EXTRACTED MATERIAL Block Start

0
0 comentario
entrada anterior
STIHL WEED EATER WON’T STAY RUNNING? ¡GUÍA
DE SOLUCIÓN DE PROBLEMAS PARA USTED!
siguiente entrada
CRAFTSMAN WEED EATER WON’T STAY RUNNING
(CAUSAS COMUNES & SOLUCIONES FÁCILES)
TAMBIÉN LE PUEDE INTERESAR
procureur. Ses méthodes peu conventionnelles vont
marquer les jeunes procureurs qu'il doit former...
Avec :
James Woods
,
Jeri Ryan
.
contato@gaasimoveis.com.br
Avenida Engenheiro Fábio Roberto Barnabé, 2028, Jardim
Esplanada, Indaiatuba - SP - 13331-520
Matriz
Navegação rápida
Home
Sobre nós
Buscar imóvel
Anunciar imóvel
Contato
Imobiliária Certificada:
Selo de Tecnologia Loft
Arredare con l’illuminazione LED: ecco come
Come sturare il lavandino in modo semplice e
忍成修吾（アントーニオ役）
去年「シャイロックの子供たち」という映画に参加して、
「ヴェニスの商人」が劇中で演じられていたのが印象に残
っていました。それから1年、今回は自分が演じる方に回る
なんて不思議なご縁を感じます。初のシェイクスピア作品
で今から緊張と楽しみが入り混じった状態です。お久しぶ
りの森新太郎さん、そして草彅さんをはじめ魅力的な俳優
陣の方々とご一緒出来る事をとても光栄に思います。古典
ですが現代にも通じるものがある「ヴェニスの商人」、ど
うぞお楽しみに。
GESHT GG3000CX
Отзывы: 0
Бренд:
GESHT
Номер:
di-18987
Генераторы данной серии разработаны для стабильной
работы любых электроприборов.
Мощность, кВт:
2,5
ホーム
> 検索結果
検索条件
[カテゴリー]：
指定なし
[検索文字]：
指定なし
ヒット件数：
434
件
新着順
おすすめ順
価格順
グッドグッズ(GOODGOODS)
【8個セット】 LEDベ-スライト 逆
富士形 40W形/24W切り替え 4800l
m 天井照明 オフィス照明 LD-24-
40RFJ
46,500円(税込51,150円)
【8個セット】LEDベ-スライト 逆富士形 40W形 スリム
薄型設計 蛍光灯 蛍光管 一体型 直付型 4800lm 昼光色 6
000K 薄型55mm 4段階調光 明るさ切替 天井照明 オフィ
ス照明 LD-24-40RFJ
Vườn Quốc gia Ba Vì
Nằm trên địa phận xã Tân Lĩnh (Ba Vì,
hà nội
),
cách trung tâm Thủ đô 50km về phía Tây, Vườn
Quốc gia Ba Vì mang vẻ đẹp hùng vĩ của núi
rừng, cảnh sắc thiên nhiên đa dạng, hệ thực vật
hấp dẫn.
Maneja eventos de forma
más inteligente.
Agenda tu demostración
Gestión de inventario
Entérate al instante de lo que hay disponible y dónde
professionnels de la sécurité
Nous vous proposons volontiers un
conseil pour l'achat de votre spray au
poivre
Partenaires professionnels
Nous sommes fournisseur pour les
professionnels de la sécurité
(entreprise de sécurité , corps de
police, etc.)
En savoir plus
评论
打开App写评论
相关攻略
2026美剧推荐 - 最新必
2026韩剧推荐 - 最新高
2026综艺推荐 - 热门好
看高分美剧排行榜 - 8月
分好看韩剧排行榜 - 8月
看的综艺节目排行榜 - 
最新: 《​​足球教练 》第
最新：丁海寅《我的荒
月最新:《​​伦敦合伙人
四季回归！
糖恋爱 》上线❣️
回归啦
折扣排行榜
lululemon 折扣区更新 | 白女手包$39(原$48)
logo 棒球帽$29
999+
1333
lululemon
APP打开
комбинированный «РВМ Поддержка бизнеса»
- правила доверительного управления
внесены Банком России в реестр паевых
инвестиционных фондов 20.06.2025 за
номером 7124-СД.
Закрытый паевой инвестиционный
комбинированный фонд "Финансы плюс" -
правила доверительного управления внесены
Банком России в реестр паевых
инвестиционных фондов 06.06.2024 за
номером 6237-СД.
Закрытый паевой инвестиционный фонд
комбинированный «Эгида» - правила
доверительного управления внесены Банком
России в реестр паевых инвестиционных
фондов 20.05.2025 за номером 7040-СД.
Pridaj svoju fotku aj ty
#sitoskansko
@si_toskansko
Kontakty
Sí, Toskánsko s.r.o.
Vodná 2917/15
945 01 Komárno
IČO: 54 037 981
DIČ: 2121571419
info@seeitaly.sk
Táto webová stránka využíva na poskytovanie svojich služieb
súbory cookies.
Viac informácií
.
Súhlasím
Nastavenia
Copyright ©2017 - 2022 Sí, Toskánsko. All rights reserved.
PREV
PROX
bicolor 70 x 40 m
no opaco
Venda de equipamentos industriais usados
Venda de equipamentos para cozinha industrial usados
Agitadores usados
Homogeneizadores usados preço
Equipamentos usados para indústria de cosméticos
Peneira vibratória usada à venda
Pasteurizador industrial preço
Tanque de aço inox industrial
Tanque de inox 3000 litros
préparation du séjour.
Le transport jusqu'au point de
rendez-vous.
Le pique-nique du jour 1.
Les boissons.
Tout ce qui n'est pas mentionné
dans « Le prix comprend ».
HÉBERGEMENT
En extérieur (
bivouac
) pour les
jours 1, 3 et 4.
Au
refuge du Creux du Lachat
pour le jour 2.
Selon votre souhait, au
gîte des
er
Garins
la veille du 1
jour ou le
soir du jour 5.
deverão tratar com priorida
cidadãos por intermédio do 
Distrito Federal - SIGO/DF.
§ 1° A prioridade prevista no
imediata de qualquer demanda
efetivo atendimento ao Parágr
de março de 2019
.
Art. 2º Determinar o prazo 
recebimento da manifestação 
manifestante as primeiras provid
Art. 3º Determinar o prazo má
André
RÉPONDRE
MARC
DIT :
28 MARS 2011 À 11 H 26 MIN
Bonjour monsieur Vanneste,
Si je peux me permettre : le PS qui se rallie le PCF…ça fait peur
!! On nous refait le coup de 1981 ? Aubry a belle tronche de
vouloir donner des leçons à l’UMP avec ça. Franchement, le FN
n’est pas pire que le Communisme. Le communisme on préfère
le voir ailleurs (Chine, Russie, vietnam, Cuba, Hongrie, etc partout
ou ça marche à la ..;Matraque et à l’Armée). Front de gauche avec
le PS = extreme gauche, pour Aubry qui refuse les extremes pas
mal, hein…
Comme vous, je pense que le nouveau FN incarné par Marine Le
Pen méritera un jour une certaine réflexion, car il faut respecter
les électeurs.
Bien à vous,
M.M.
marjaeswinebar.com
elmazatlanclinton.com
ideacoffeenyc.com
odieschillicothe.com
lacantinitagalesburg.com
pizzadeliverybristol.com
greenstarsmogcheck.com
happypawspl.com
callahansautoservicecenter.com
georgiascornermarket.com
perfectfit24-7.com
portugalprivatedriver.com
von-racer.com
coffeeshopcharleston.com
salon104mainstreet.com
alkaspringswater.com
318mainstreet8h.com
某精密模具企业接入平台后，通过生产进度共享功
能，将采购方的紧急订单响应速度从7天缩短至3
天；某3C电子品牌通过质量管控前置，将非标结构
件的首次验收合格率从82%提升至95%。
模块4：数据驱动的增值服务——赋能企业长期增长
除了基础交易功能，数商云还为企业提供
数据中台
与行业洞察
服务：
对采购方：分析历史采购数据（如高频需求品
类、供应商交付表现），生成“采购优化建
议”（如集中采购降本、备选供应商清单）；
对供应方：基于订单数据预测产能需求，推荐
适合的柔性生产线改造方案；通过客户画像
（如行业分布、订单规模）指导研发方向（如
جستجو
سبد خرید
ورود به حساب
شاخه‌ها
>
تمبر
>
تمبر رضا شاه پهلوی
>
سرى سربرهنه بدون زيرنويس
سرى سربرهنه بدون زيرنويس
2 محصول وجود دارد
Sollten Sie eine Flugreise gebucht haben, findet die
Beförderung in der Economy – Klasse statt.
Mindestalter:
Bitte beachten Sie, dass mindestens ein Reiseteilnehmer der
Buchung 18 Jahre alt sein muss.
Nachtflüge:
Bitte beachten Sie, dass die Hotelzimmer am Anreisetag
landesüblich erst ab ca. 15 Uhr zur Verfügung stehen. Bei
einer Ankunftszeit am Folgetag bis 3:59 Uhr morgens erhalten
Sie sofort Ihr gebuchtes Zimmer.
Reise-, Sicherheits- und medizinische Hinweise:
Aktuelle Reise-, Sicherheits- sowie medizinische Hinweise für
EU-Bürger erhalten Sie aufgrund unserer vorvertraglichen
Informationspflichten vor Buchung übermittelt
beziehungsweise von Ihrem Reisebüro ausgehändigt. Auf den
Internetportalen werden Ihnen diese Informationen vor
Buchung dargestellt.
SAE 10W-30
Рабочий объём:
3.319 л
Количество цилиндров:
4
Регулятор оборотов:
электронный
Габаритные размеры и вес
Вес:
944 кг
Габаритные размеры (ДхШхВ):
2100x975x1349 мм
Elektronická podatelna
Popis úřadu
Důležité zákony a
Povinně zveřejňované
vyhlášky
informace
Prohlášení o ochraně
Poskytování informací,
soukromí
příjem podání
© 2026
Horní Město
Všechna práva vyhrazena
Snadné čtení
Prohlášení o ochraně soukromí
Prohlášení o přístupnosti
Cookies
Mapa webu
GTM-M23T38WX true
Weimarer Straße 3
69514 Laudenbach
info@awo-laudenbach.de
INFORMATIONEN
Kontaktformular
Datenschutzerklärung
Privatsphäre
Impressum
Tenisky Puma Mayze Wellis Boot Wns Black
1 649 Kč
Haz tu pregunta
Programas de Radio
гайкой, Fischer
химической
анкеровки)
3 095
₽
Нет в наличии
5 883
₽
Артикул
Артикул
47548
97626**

EXTRACTED MATERIAL Block End

#### PROBLEM DETAILS:
Starting from the first line, give back each line word for word, and stop after the line that contains "contato@gaasimoveis.com.br".

#### OUTPUT FOR THIS TASK:
0
0 comentario
entrada anterior
STIHL WEED EATER WON’T STAY RUNNING? ¡GUÍA
DE SOLUCIÓN DE PROBLEMAS PARA USTED!
siguiente entrada
CRAFTSMAN WEED EATER WON’T STAY RUNNING
(CAUSAS COMUNES & SOLUCIONES FÁCILES)
TAMBIÉN LE PUEDE INTERESAR
procureur. Ses méthodes peu conventionnelles vont
marquer les jeunes procureurs qu'il doit former...
Avec :
James Woods
,
Jeri Ryan
.
contato@gaasimoveis.com.br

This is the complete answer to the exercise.